- **Goal of the exercise**
Which lines run from the one with "hfov_deg: 19.5" through the end of the data? Retype them exactly, without pictures.

(Optical and exposure parameters)
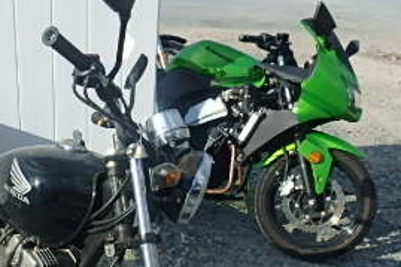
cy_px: 268
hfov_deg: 37.9
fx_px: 579
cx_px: 143
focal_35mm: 52
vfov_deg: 24.7
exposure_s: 1/400
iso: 125
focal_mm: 3.7
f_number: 6
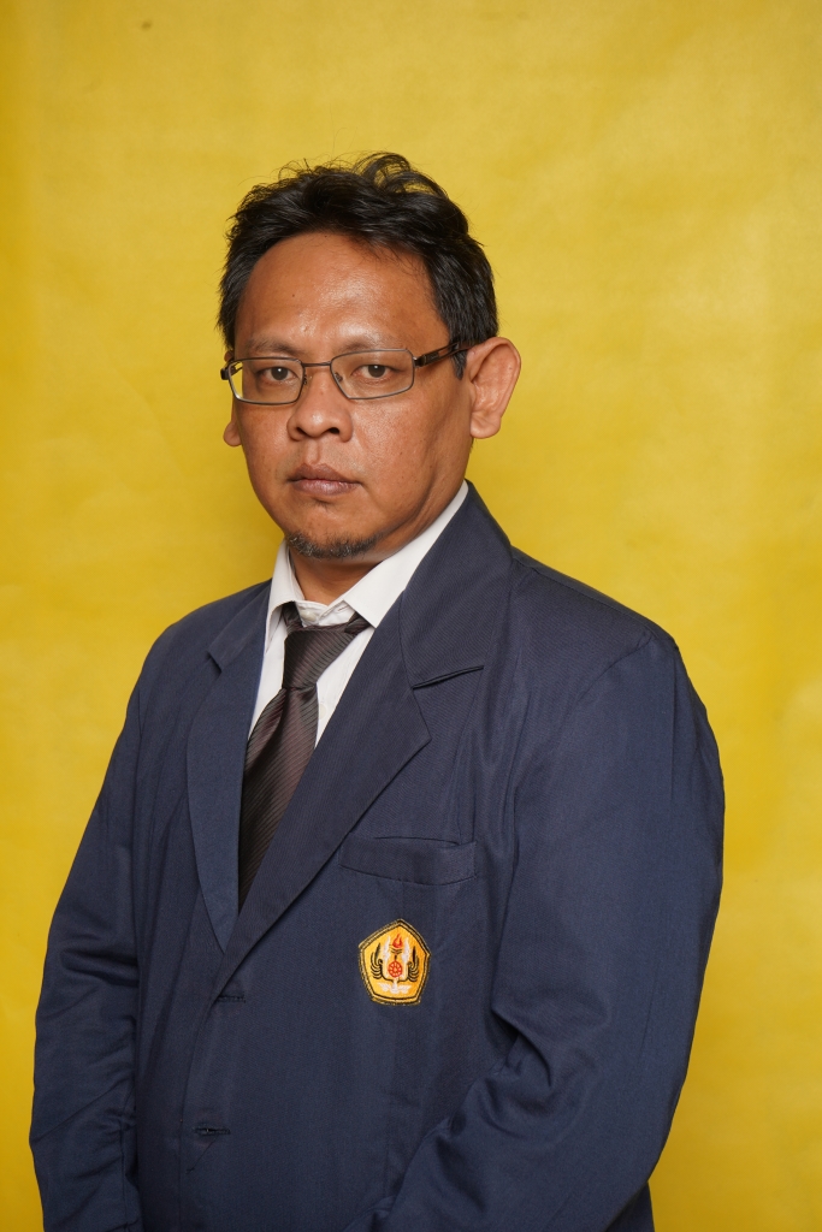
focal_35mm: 70
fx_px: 2397
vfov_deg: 28.8
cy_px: 616
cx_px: 411
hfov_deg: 19.5
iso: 200
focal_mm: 70
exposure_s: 1/320
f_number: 9
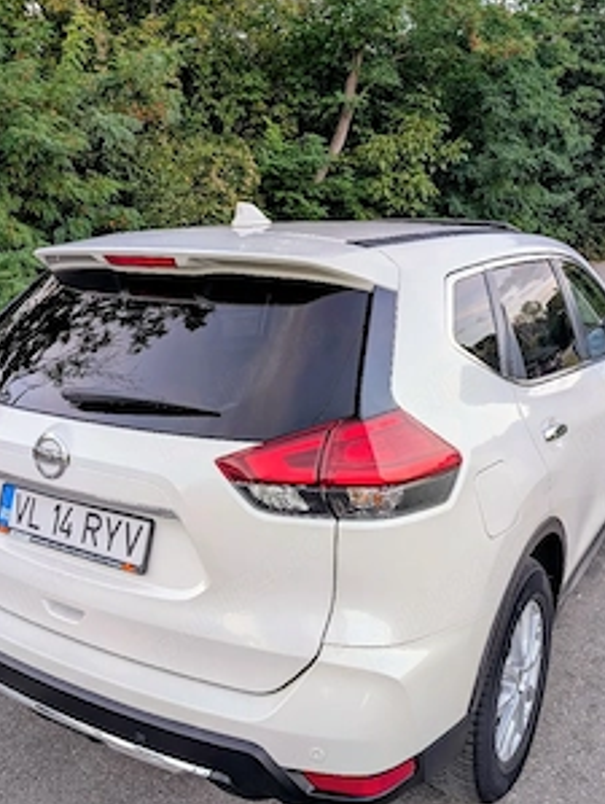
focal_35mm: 32
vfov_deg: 56.7
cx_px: 293
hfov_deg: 44.2
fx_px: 744
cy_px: 417
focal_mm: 6.9
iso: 22
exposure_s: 1/61.7
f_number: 1.68
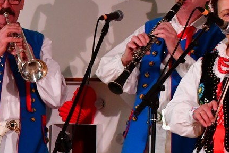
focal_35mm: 188
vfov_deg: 7.3
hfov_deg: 10.7
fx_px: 1195
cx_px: -56
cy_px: 140
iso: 2500
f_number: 6.3
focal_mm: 40
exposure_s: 1/160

- **Exercise answer**
hfov_deg: 19.5
iso: 200
focal_mm: 70
exposure_s: 1/320
f_number: 9
focal_35mm: 32
vfov_deg: 56.7
cx_px: 293
hfov_deg: 44.2
fx_px: 744
cy_px: 417
focal_mm: 6.9
iso: 22
exposure_s: 1/61.7
f_number: 1.68
focal_35mm: 188
vfov_deg: 7.3
hfov_deg: 10.7
fx_px: 1195
cx_px: -56
cy_px: 140
iso: 2500
f_number: 6.3
focal_mm: 40
exposure_s: 1/160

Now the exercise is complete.